_Requirement_
Locate the line bearing "lettuce [536,206,559,229] -> none" in the material below, then reproduce it and each following line up to and including the line bearing "red bottle [550,249,573,274] -> none".
***** Data provided
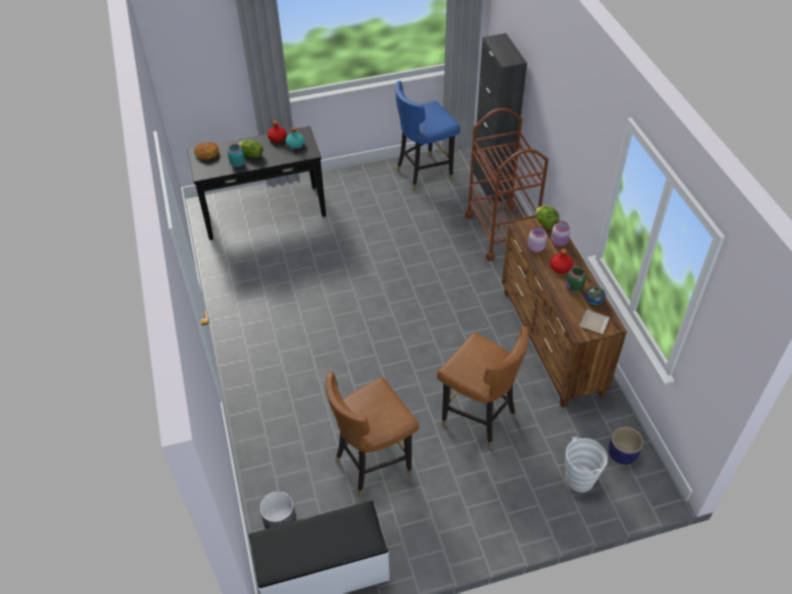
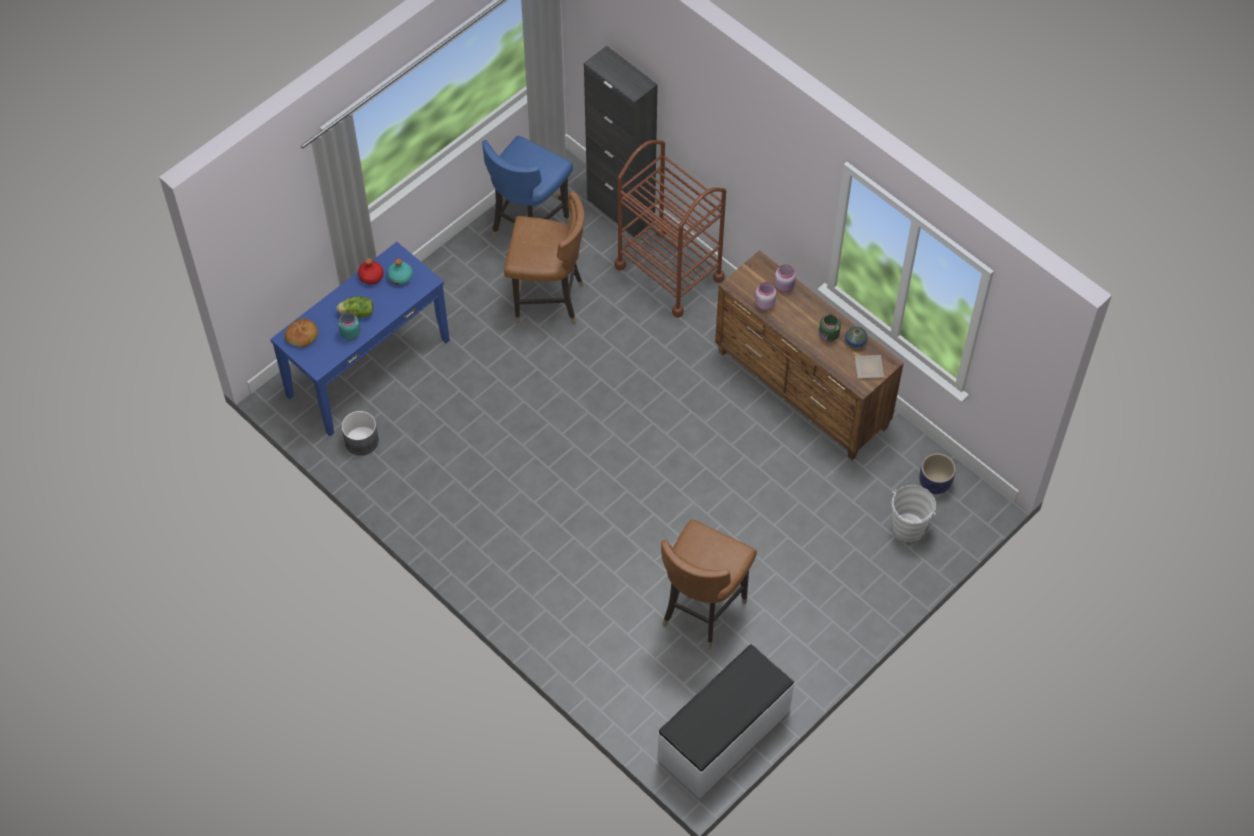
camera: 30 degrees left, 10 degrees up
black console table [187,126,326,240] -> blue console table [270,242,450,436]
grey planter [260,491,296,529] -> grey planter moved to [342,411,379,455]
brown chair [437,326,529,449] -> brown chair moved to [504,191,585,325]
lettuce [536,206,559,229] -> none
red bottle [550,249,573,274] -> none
**********
***** Data provided
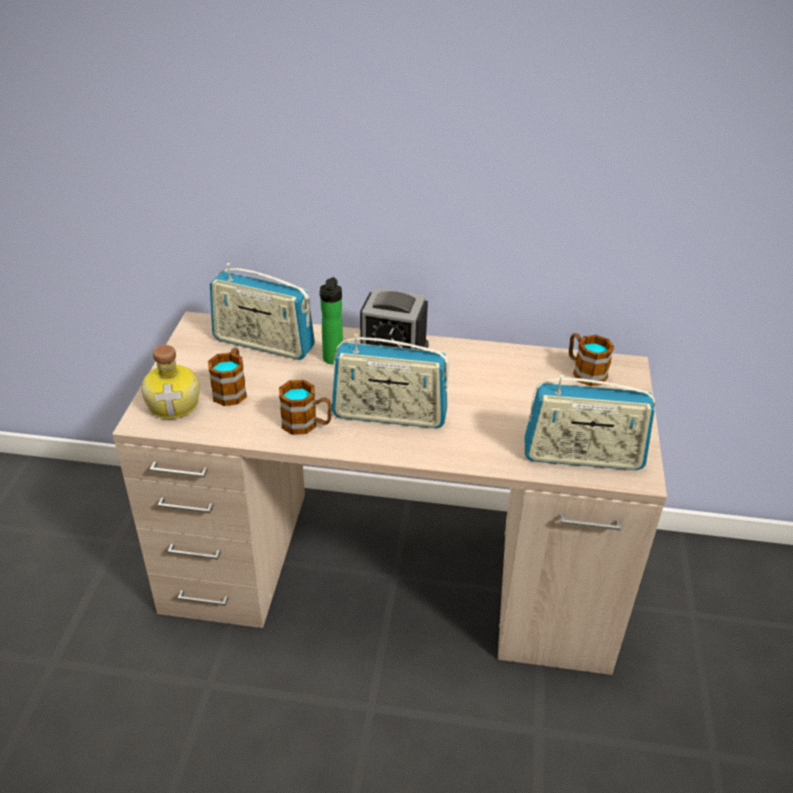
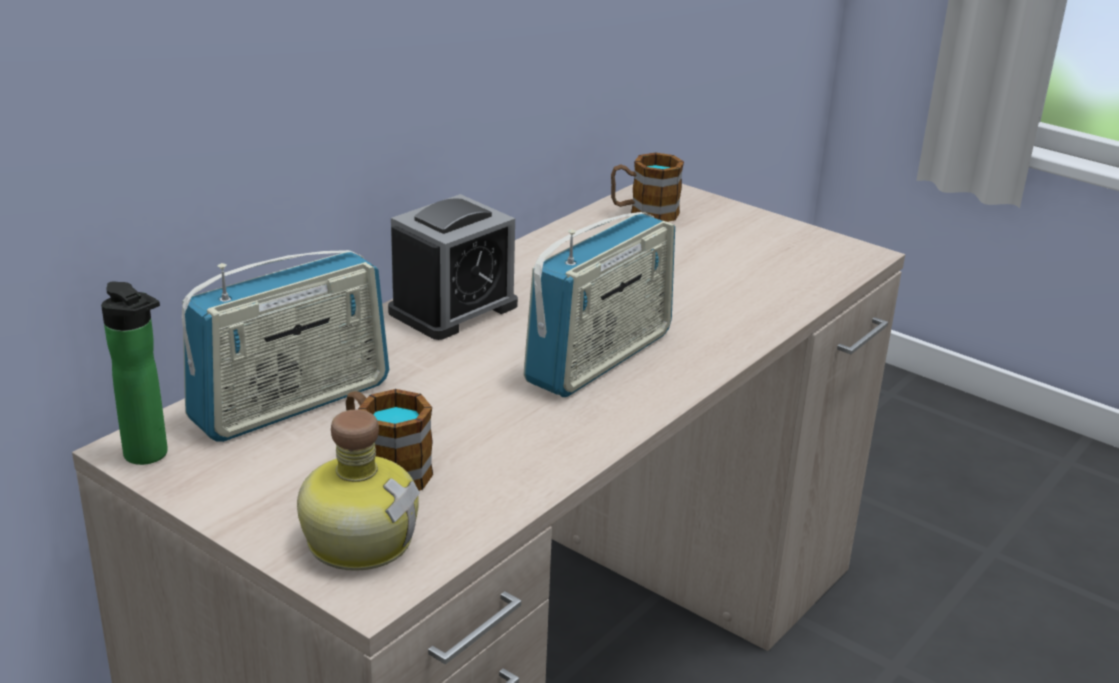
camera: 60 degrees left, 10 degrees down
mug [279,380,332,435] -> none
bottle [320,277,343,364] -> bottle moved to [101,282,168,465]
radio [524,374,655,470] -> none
**********
_Answer to this problem_
lettuce [536,206,559,229] -> none
red bottle [550,249,573,274] -> none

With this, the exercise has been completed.